Amy and I had stopped at the grocery store last night to procure supplies so we could hunker down for the day. In anticipation of the cold wet day we bought the fixings for a simple tomato soup. One of the places where I occasionally get lunch during the week usually has 3 or 4 soups to choose from. On Thursday the menu board listed tomato florentine soup which I really enjoy. I was very disappointed to discover that the soups in the pots were not the soups listed and there was no tomato florentine. When we were discussing what to get at the grocery store I mentioned that I'd like to look for tomato florentine soup, or something similar. Amy suggested making a simple tomato soup and adding to it. We used to make this soup fairly often but haven't in several years. The ingredients were part of what we brought home last night.

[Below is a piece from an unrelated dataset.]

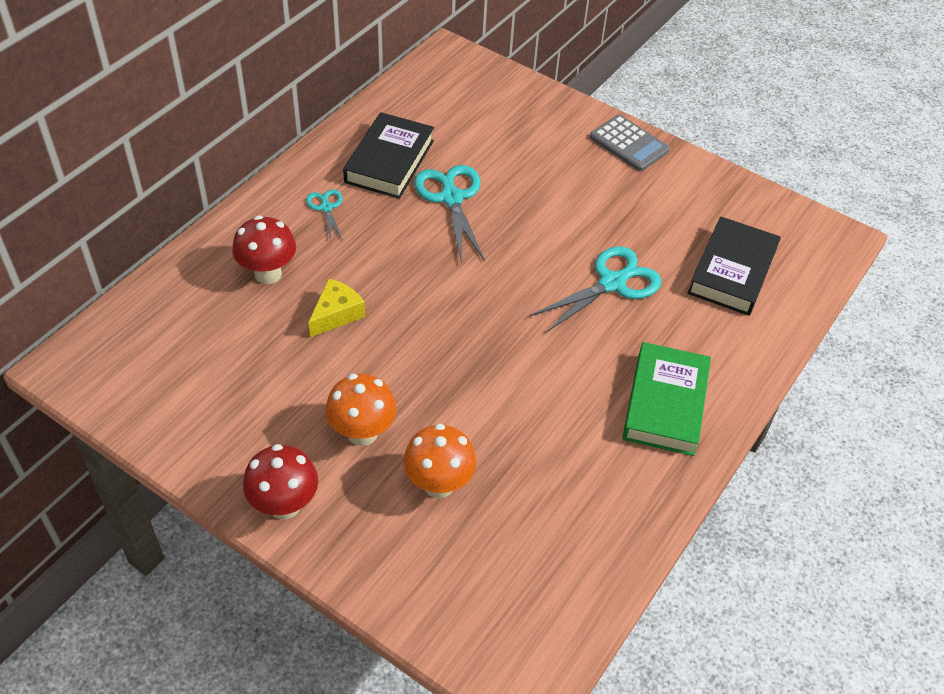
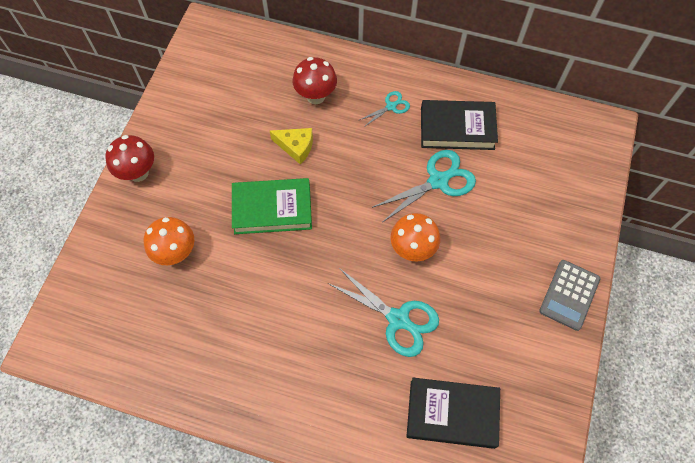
camera: 75 degrees right, 15 degrees up
(362, 433) = (203, 196): orange mushroom -> orange mushroom (412, 249)
(665, 404) = (290, 386): green book -> green book (272, 209)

The soup recipe is the Tomato Garlic Soup from the New Recipes from the Moosewood Restaurant cookbook. (Note: the link is to the updated edition, we have the original.) We have modified it slightly. The original calls for tomato juice, we use crushed tomatoes. This makes for a chunkier soup, but it's no less tasty. The other modification in today's soup was the addition of the spinach.
This is a great quick soup. There are only 5 ingredients (6 if you count the spinach) although more spices could be added. The garlic is minced then sauted in olive oil. Paprika is added then the tomatoes. Once everything is warm it gets a splash of red wine. I added the spinach (frozen which I thawed first) toward the end. The soup then simmers for about 10 minutes. It took less than 1/2 hour to make, even taking into account that I burned the garlic the first time around and had to clean the pot and mince more. All in all it was the perfect lunch for a cold, rainy Saturday.